The Condition Value option is an input field. Here you enter the value you want the selected Field to have for the logic to work. In our example further below, the values entered correspond to one of the available choices of the dropdown list in the Select Fields Option in our chosen ‘What type of photography do you require’ field.
But it can be as simple as a text value. So if you want a new Form Element to appear if the First Name Field gets a value of Bob, then you’d simply enter Bob as the Value, and when someone types Bob (or bob) into the First Name field, the conditional field would instantly appear. The value is simply the outputted contents of the field that triggers the logic.
You can make more complex forms of Conditional Forms by using the AND/OR connective. Simply click on + Add New Logic again for a new Conditional Statement to appear under the first, and you can connect them, by using the AND/OR selection. A simple, yet slightly silly example of this would be that IF the First Name value is EQUAL TO Will, AND the Last Name value is EQUAL TO Smith, then a new Text Field Form Element could appear, asking “Are you THAT Will Smith??’ I’m sure you get the idea…

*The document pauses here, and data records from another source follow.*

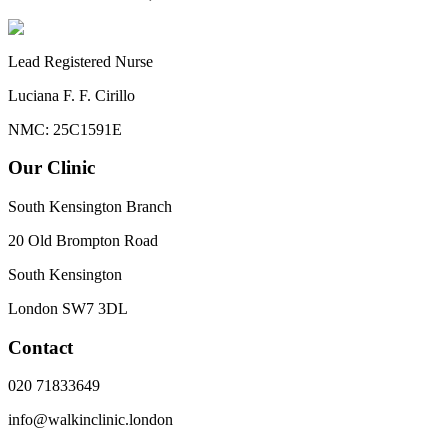
Lead Registered Nurse
Luciana F. F. Cirillo
NMC: 25C1591E
Our Clinic
South Kensington Branch
20 Old Brompton Road
South Kensington
London
SW7 3DL
Contact
020 71833649
info@walkinclinic.london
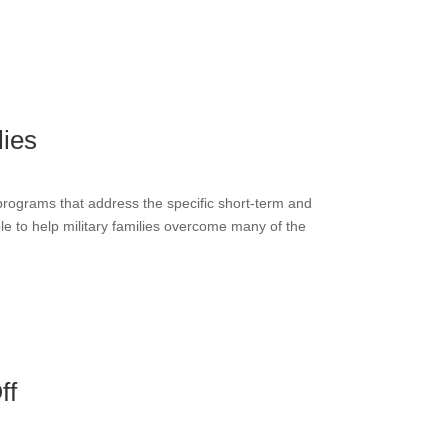
lies
programs that address the specific short-term and
ble to help military families overcome many of the
ff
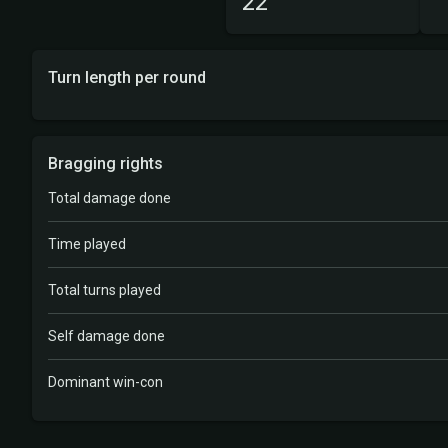
22
Turn length per round
Bragging rights
Total damage done
Time played
Total turns played
Self damage done
Dominant win-con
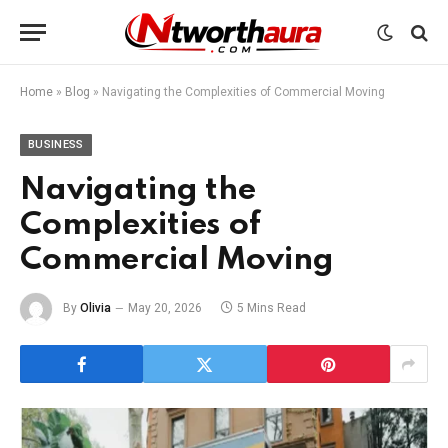
Home
»
Blog
»
Navigating the Complexities of Commercial Moving
BUSINESS
Navigating the
Complexities of
Commercial Moving
By
Olivia
May 20, 2026
5 Mins Read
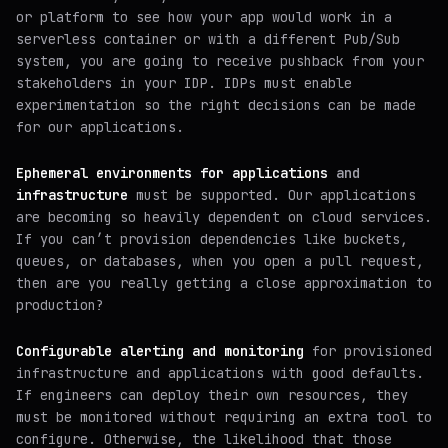
or platform to see how your app would work in a
serverless container or with a different Pub/Sub
system, you are going to receive pushback from your
stakeholders in your IDP. IDPs must enable
experimentation so the right decisions can be made
for our applications.
Ephemeral environments for applications
and
infrastructure
must be supported. Our applications
are becoming so heavily dependent on cloud services.
If you can’t provision dependencies like buckets,
queues, or databases, when you open a pull request,
then are you really getting a close approximation to
production?
Configurable alerting and monitoring
for provisioned
infrastructure and applications with good defaults.
If engineers can deploy their own resources, they
must be monitored without requiring an extra tool to
configure. Otherwise, the likelihood that those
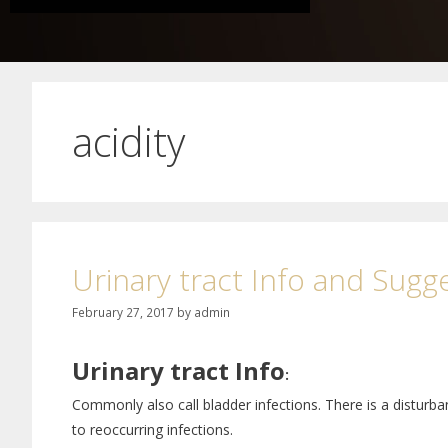
acidity
Urinary tract Info and Sugg
February 27, 2017
by
admin
Urinary tract Info
:
Commonly also call bladder infections. There is a disturbanc
to reoccurring infections.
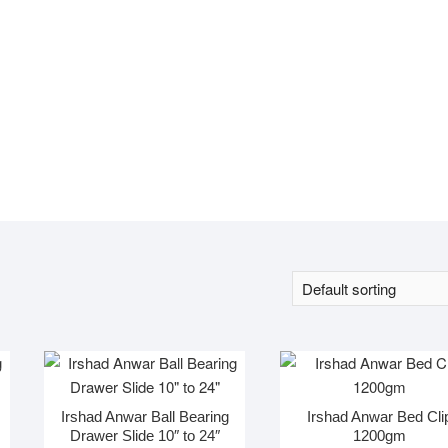
Irshad Anwar Ball Bearing
Irshad Anwar Bed Cli
Drawer Slide 10″ to 24″
1200gm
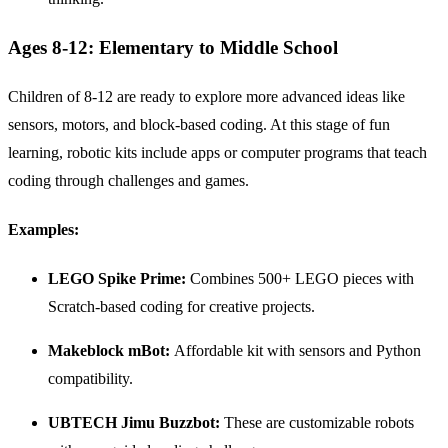
Ages 8-12: Elementary to Middle School
Children of 8-12 are ready to explore more advanced ideas like
sensors, motors, and block-based coding. At this stage of fun
learning, robotic kits include apps or computer programs that teach
coding through challenges and games.
Examples:
LEGO
Spike
Prime:
Combines 500+ LEGO pieces with
Scratch-based coding for creative projects.
Makeblock mBot:
Affordable kit with sensors and Python
compatibility.
UBTECH Jimu Buzzbot:
These are customizable robots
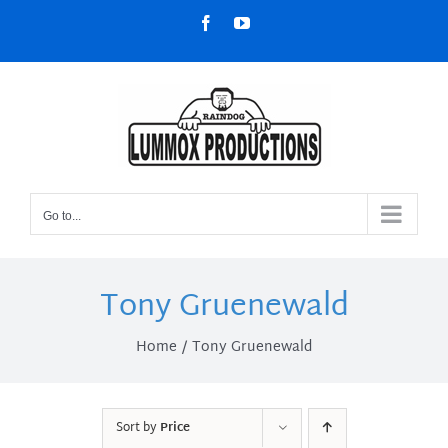
Skip
Facebook
YouTube
to
content
Go to...
Tony Gruenewald
Home
Tony Gruenewald
Sort by
Price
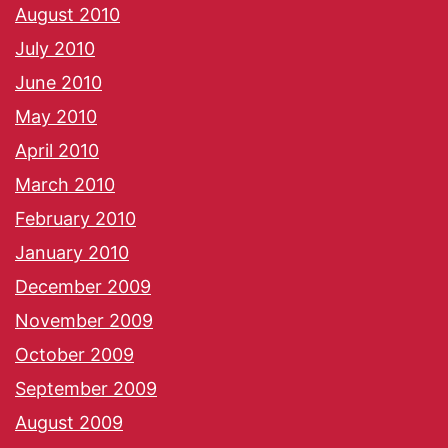
August 2010
July 2010
June 2010
May 2010
April 2010
March 2010
February 2010
January 2010
December 2009
November 2009
October 2009
September 2009
August 2009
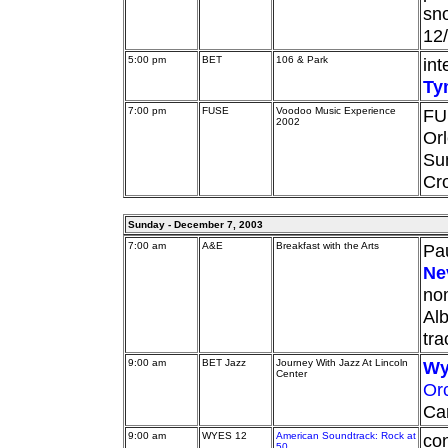
sn
12/
5:00 pm
BET
106 & Park
int
Ty
7:00 pm
FUSE
Voodoo Music Experience
FU
2002
Orl
Su
Cro
Sunday - December 7, 2003
7:00 am
A&E
Breakfast with the Arts
Pau
Nev
no
Alb
tra
9:00 am
BET Jazz
Journey With Jazz At Lincoln
Wy
Center
Or
Car
9:00 am
WYES 12
American Soundtrack: Rock at
con
50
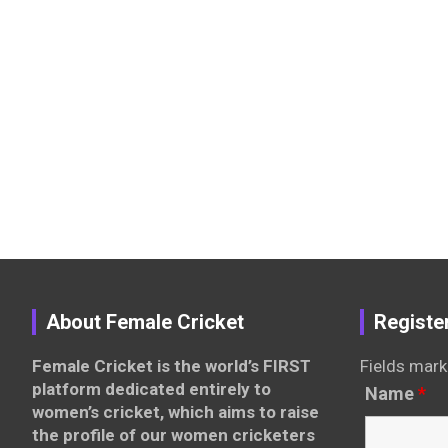
About Female Cricket
Registe
Female Cricket is the world’s FIRST
Fields mark
platform dedicated entirely to
Name
*
women’s cricket, which aims to raise
the profile of our women cricketers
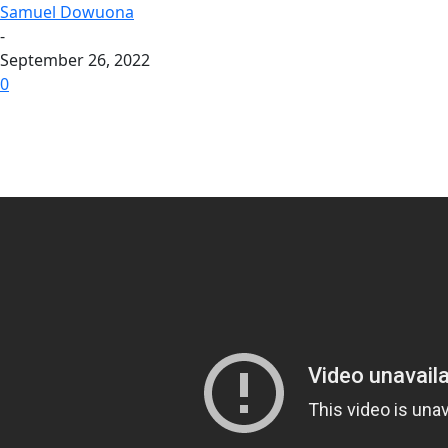
Samuel Dowuona
-
September 26, 2022
0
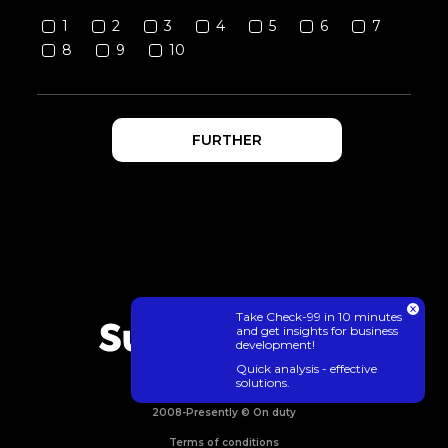
1
2
3
4
5
6
7
8
9
10
FURTHER
Take Check-99 in 10 minutes
and get insights for business
development!
Quick analysis - effective
solutions.
2008-Presently © On duty
Terms of conditions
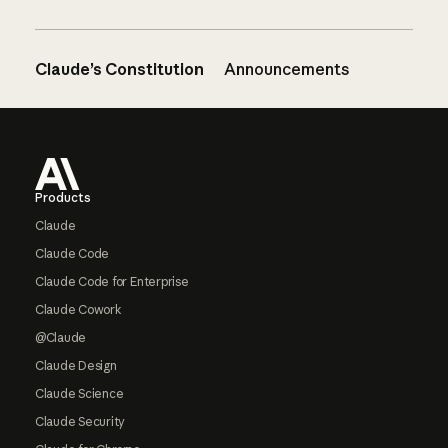
Claude’s Constitution
Announcements
Footer
Products
Claude
Claude Code
Claude Code for Enterprise
Claude Cowork
@Claude
Claude Design
Claude Science
Claude Security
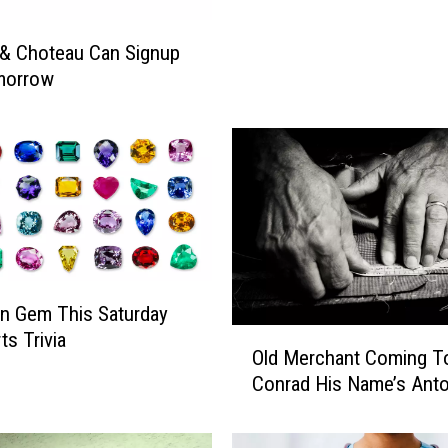
n
H
& Choteau Can Signup
e
morrow
a
l
t
h
F
R
E
E
S
p
n Gem This Saturday
o
O
ts Trivia
r
Old Merchant Coming T
l
t
Conrad His Name’s Anto
d
s
M
P
e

How To Add Conditional Logic To A Form
OK, so let’s look at a specific example. As we have discussed, the basic idea of conditional logic with forms is that you add conditional logic to a form field to get it to display or hide based on the value of another field. In our example of a Photographer’s Contact Form, there is a section asking the user to select the type of photography they require. Depending on the choice the user makes here, a range of new fields then appear. This personalizes the form and makes completions more likely.
As we can see in Avada Live in the screenshot below, the first Element with Conditional Logic is the Range Field Element. Under the Conditionals tab, we can see that the logic is expressing that IF the ‘What type of photography do you require‘ field is EQUAL TO the Value of Family Portrait (on location)THEN the Range Field Element displays.
In this example, the three Elements beneath this one also share the same logic, and so when a user selects Family Portrait (on location) on the front end, the four conditional Elements display immediately, as can be seen in the screenshot below.
If however the logic is not true, then the Elements will not display. With this Conditional Form Example, there are different groups of Elements (all in the same Column) that are set to display based on the selection of the Photography Type Field.
So if the user now selects Fashion Shoot (on location) then another range of Elements will appear, as can be seen in the screenshot below, and the previously displayed Elements will no longer display, as their logic is not longer true.
In this way, you can present a range of conditional fields to the form, based on the input of the user.
This was just one simple example of using Conditional Logic in Avada Forms. Using the various other Relational Operators and the AND/OR connective to combine Conditional Statements, the possibilities of Conditional Forms expands to be able to meet a wide range of situations indeed.